US EIA in its December 2024 Short Term Energy Outlook, said that India emerged as the leading source of growth in global oil consumption in 2024 and 2025, overtaking China this year. This is important considering China’s oil consumption outpaced India’s almost every year from 1998 through 2023.

Ritolia explained that the exemption on crude oil and natural gas from tariffs, offers a strategic avenue to increase US energy imports without incurring additional tariff costs.
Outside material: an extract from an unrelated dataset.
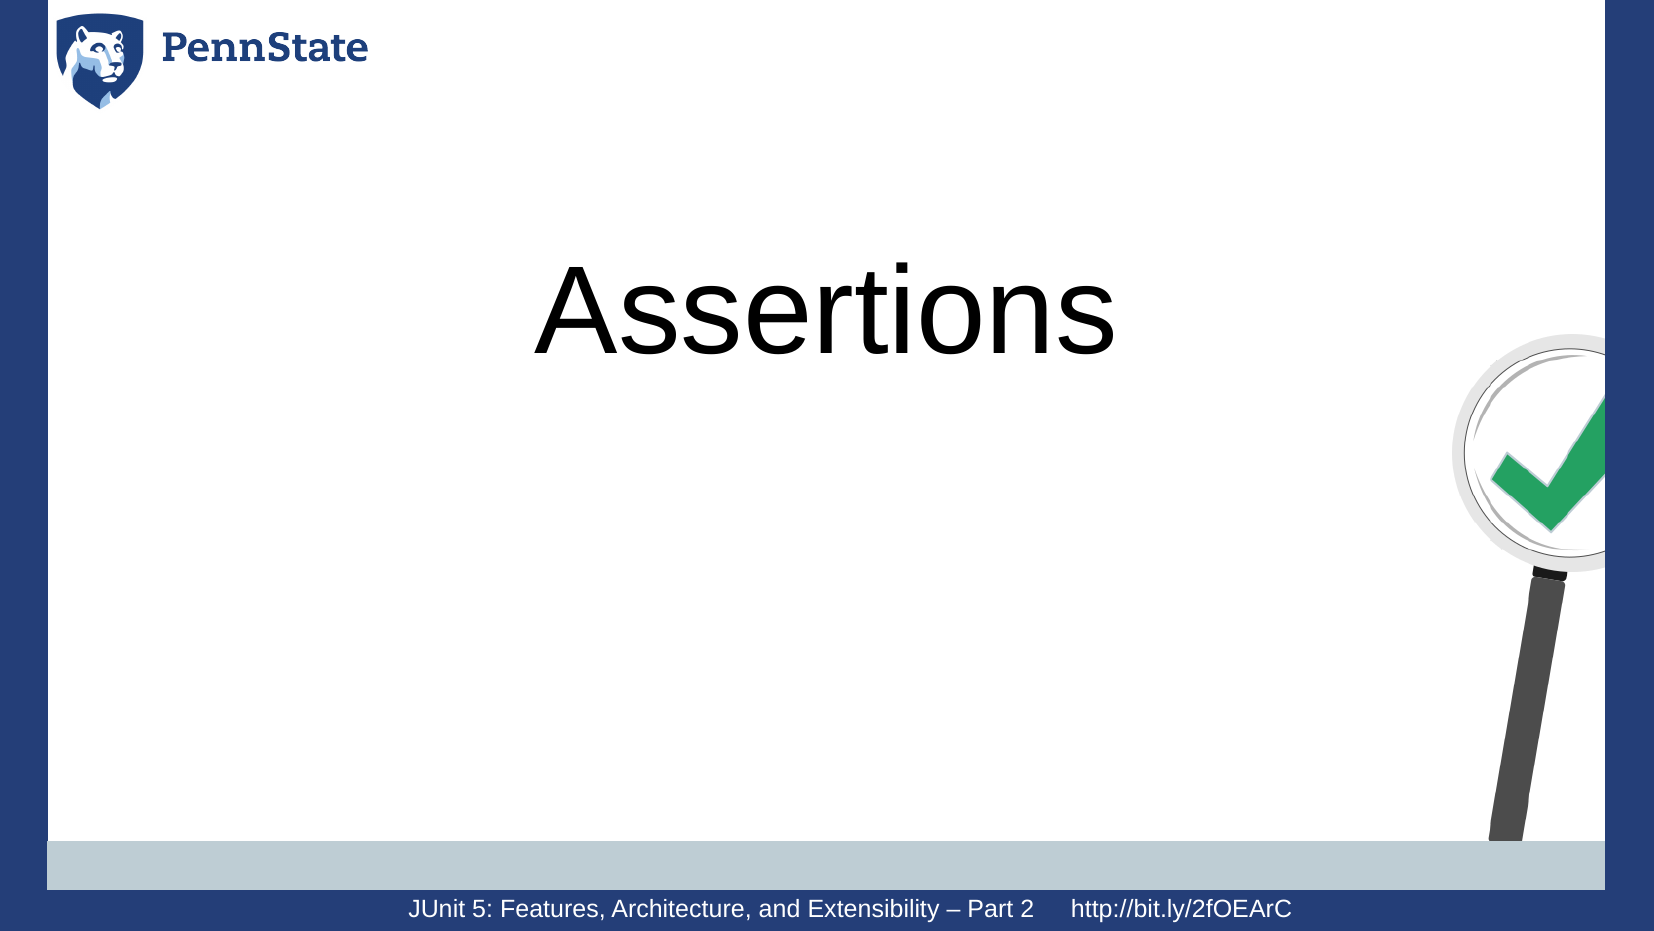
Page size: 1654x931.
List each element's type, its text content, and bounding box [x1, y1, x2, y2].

picture [1452, 334, 1605, 841]
picture [48, 0, 411, 152]
list Assertions [261, 240, 1393, 436]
“Data indicates a significant uptick in US crude oil imports by India. In April 2025, imports reached around 337 kb/d. State-run refiners, including Indian Oil Corporation and Bharat Petroleum, have been at the forefront of this increase, accounting for over 70 per cent of the imports. This shift underscores a strategic pivot towards US energy sources, aligning with broader trade objectives,” he said.
Crude from the US offers a viable option, providing high-quality, light-sweet grades that are well-suited for India’s refining capacities.
“Additionally, increased US imports help mitigate over-reliance on Middle Eastern suppliers, enhancing energy security. Also, Nigeria and Angola may see their volumes to India fall as US supply gains ground. Strategic preference for light sweet grades amid reduced arbitrage from West Africa,” he added.
Cost Considerations
Despite higher freight costs associated with US crude, Indian refiners are evaluating the long-term economic benefits, said Ritolia
The compatibility of US light-sweet crude with Indian refineries, coupled with the strategic imperative to balance trade, justifies increased imports. Moreover, the potential for favourable pricing and stable supply further incentivises this shift, he added.
“If trade negotiations proceed favourably and tariffs ease or are strategically traded-off, we expect continued uptick in US-origin flows—particularly WTI Midland and Eagle Ford grades—as Indian refiners seek to balance price, quality, and political risk,” Ritolia projected.